(WHAT IS NEEDED)
Your job is to report every line of the entries that has "under".

(GIVEN RECORDS)
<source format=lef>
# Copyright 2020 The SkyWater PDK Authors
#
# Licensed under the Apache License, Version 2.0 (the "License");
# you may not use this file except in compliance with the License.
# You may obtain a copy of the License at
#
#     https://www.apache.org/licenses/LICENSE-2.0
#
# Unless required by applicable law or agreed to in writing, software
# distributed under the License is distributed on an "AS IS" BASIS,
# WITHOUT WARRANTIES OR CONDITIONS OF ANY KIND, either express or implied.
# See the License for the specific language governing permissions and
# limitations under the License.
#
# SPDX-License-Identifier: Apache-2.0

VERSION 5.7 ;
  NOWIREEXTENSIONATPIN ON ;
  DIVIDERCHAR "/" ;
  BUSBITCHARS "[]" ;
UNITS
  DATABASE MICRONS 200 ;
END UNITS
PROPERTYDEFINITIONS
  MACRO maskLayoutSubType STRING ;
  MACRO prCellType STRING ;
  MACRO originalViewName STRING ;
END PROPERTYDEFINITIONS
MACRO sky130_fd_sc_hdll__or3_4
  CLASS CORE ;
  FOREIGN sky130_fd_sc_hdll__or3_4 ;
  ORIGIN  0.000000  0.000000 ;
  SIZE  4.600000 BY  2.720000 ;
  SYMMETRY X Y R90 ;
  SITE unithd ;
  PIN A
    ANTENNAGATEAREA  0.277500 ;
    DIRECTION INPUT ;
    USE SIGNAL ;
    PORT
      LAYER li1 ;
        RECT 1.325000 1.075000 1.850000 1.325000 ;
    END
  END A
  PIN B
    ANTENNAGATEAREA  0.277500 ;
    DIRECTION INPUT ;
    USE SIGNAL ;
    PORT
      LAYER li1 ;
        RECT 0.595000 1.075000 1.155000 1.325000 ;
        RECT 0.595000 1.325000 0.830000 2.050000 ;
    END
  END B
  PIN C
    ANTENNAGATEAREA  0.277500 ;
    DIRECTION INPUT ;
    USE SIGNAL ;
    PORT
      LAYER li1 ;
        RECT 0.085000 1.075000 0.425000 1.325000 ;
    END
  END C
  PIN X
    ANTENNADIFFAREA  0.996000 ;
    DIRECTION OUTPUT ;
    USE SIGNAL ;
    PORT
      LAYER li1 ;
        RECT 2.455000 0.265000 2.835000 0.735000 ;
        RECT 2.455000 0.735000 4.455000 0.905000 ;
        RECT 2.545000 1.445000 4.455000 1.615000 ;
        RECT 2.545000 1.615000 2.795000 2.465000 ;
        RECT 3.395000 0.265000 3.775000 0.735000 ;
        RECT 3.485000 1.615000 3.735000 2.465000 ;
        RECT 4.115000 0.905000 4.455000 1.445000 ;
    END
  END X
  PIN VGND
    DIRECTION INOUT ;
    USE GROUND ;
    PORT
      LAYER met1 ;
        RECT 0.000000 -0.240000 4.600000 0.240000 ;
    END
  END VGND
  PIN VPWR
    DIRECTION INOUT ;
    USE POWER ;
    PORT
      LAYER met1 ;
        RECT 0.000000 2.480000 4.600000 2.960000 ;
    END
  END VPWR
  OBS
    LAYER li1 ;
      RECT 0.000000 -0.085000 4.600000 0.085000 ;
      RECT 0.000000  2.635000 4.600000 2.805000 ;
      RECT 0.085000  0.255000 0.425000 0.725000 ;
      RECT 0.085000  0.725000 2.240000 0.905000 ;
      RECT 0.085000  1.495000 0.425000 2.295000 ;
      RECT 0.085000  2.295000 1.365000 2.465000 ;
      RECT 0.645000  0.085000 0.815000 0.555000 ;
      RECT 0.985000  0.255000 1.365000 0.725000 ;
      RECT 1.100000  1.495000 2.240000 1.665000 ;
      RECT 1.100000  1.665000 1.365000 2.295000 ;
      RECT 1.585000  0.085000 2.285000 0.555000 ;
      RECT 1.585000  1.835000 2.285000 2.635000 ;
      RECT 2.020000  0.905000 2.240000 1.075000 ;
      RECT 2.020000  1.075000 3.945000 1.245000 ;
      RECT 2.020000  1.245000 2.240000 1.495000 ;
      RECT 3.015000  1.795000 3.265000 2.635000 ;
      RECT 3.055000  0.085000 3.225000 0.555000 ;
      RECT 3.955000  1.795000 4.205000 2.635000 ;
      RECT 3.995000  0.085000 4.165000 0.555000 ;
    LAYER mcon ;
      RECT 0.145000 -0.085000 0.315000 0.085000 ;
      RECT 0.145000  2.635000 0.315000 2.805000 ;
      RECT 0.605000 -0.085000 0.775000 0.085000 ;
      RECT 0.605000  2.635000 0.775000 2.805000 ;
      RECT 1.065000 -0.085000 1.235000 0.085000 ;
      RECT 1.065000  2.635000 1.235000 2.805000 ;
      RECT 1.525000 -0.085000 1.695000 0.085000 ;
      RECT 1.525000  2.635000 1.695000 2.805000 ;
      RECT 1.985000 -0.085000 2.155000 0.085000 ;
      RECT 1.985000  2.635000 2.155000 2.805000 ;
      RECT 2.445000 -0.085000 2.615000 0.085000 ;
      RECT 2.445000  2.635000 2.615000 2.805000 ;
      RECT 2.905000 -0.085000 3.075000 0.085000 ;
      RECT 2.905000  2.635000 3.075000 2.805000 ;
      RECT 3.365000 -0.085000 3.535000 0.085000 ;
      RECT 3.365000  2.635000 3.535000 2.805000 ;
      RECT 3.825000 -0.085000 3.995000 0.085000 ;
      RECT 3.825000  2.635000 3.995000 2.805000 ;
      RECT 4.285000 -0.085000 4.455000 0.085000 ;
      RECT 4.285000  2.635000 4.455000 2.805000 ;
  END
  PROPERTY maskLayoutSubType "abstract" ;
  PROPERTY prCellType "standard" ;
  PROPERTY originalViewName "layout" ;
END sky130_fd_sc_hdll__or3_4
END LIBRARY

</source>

...

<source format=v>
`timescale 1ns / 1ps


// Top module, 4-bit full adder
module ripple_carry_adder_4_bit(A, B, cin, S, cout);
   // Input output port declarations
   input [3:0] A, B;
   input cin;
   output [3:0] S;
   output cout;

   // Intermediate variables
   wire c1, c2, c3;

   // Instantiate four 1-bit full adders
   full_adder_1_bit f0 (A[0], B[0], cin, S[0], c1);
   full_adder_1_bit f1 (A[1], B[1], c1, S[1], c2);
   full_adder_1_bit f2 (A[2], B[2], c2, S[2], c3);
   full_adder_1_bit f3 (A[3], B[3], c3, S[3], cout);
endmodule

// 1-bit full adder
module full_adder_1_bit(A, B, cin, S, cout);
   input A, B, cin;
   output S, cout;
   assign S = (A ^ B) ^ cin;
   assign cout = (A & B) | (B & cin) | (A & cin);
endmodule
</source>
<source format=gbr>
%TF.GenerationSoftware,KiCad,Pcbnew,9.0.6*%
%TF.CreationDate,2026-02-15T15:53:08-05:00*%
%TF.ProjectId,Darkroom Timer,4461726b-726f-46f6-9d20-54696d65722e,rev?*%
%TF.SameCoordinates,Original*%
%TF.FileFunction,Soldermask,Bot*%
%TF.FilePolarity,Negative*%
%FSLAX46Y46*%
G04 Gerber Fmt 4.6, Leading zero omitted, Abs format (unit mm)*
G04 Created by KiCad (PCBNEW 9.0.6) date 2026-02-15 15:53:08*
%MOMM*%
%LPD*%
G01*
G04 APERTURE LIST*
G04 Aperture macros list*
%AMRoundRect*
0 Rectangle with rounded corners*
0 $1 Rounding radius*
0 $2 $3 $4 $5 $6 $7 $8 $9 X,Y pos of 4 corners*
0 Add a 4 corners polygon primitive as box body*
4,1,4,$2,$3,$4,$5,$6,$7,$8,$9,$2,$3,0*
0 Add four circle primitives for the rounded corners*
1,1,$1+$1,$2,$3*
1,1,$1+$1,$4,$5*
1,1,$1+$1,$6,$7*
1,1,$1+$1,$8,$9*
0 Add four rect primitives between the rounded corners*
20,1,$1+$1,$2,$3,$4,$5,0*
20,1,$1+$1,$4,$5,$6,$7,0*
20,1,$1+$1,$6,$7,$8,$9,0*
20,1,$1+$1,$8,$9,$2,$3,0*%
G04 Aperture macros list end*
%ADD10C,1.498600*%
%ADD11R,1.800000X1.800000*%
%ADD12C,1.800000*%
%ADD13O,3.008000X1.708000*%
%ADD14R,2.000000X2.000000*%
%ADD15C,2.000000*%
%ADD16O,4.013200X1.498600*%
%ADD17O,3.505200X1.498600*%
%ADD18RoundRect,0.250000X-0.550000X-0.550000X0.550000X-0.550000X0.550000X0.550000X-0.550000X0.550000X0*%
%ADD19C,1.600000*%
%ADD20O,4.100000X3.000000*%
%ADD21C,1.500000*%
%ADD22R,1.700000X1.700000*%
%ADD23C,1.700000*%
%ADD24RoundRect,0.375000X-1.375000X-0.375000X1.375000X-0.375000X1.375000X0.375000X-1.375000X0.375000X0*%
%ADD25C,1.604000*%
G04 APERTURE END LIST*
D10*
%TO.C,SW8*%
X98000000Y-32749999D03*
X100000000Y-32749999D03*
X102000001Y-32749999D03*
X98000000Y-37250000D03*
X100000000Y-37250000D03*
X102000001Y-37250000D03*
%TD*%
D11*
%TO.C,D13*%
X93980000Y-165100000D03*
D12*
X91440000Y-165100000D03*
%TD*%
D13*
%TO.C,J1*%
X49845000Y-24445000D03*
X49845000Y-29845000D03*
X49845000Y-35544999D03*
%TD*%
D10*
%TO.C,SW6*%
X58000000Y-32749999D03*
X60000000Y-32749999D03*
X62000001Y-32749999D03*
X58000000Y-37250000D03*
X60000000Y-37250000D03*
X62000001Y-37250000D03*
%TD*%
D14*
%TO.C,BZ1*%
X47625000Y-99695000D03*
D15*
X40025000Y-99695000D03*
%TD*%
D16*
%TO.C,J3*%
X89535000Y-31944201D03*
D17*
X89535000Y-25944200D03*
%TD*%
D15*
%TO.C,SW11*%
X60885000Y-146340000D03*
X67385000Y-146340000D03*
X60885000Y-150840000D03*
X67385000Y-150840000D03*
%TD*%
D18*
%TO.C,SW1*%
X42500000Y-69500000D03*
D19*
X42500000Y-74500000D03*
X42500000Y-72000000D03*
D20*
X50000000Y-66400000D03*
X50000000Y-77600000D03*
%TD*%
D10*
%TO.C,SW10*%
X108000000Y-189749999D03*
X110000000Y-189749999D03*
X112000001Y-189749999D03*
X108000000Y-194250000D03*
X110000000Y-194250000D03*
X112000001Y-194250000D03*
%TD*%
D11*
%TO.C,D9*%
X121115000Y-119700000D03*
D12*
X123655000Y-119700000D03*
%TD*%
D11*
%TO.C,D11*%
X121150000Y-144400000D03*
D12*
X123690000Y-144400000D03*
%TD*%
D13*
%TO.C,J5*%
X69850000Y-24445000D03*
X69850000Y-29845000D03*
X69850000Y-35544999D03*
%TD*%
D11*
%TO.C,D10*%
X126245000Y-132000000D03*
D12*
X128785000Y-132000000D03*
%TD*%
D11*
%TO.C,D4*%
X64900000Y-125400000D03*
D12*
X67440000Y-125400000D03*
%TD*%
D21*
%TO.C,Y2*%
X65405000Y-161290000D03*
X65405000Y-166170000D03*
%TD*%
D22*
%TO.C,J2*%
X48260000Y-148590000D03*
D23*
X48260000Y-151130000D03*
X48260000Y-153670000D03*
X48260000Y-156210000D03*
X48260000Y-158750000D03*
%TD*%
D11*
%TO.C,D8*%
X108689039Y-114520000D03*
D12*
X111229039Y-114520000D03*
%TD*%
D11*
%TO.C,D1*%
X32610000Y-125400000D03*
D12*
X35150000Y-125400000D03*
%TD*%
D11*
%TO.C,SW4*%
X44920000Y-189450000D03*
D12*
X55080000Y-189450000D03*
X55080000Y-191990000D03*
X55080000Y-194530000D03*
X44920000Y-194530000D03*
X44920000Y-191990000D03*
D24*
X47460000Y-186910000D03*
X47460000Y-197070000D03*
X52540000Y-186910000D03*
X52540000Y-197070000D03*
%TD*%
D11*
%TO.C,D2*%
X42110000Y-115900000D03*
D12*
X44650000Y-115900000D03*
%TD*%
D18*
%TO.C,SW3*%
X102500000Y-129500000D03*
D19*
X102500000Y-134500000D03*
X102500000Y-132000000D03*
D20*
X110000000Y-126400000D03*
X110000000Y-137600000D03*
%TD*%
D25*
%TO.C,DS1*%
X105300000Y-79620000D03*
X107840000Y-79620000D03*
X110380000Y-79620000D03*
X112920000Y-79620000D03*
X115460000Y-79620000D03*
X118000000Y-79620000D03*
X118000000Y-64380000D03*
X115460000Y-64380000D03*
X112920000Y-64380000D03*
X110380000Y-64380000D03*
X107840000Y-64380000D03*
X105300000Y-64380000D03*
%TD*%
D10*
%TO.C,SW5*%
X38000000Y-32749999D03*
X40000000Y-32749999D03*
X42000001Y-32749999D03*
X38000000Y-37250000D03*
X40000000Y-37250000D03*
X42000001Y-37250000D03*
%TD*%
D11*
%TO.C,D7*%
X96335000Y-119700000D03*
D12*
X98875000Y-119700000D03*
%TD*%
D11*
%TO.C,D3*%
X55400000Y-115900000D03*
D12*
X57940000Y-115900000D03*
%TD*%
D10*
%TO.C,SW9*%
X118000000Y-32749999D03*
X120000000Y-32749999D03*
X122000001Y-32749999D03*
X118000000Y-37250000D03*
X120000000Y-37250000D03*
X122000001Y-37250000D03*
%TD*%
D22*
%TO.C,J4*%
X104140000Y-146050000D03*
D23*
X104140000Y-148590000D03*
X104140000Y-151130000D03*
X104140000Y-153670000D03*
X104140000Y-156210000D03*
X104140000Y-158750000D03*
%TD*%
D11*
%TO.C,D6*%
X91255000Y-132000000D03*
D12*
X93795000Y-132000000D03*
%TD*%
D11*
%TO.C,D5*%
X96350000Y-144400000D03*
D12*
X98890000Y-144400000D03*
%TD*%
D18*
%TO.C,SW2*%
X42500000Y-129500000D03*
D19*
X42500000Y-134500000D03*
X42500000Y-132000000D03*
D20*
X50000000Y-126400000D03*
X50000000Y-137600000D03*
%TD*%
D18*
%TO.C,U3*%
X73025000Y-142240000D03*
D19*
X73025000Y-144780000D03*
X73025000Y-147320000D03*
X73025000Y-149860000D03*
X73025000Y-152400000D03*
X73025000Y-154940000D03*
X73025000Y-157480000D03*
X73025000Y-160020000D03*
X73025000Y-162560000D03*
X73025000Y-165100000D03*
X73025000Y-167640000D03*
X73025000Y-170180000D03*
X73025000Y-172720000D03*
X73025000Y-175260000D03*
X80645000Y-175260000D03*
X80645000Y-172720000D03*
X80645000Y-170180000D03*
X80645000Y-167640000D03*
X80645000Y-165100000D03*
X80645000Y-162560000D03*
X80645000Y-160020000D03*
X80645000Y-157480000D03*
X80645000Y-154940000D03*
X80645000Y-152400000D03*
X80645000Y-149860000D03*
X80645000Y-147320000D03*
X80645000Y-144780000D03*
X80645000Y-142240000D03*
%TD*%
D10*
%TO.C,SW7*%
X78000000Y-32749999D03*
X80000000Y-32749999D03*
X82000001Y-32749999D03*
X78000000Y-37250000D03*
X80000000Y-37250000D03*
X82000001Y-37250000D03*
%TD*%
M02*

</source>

(ANSWER SECTION)
# Licensed under the Apache License, Version 2.0 (the "License");
# distributed under the License is distributed on an "AS IS" BASIS,
# limitations under the License.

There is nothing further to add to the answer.